Selon l’ancien directeur du Service d’urbanisme de Ville Saint-Laurent et membre du comité consultatif d’urbanisme (CCU), «il est temps de retourner au centre». François Guignard a occupé ce poste pendant 27 ans et a préparé la table pour plusieurs des projets qui sont présentement en cours. «L’identité d’une collectivité part de ses racines et c’est pour cette raison qu’il faut revenir à la base», explique-t-il.
Dans le cas de Saint-Laurent, ses racines se situent dans ce que M. Guignard appelle le «couloir du métro», soit entre les stations Côte-Vertu et Du Collège. Il estime donc que la revitalisation du boulevard Décarie est un pas dans la bonne direction.
De plus, un programme d’aide à l’amélioration des façades commerciales devrait éventuellement s’enclencher. «De l’argent en effet été débloqué pour la rénovation des vitrines des bâtiments du boulevard Décarie», confirme Claude Charrette, directeur de l'aménagement urbain et des services aux entreprises.
Éric Paquet, chef de division urbanisme, mentionne également que le plan de foresterie urbaine, qui accompagnera entre autres le projet de revitalisation du boulevard Décarie et qui s’étendra sur tout le territoire, devrait améliorer l’aspect paysager de l’arrondissement. «Nous allons aussi poursuivre l’enfouissement des fils téléphoniques et électriques, qui est déjà entamé dans les nouveaux quartiers et les grands axes», a indiqué M. Paquet.
Le centre d’affaires et de commerce situé entre les intersections Côte-Vertu et Poirier du boulevard Cavendish est également dans la mire de la division urbanisme. De nombreux espaces de stationnement couvrent actuellement une bonne partie du territoire, ce qui constitue en fait le potentiel du secteur. De nouveaux bâtiments pourraient bientôt voir le jour à ces endroits.

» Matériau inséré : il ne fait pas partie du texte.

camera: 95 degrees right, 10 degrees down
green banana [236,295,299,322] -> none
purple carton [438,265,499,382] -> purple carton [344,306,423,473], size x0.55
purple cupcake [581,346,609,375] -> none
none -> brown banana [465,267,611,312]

Les grands espaces de stationnement sont d’ailleurs sur la liste noire du CCU puisque celui-ci n’accorde plus de permis aux projets demandant une grande surface de stationnement. «Si un projet demande plusieurs places de stationnement, nous demandons à ce qu’elles soient souterraines», précise Éric Paquet.
Le chapitre d’arrondissement du plan d’urbanisme comporte beaucoup d’autres mesures servant à mettre en œuvre les orientations et les objectifs de Saint-Laurent et de la Ville de Montréal. Certaines concernent les espaces verts, un réseau de pistes cyclables, l’accès aux piétons, les installations de loisirs et la préservation du patrimoine bâti.
En fait, tous les aspects qui concernent la gestion du territoire y sont discutés. Les citoyens sont donc invités à partager leur avis concernant tous ces projets lors des consultations publiques du CCU ou lors des conseils d’arrondissement.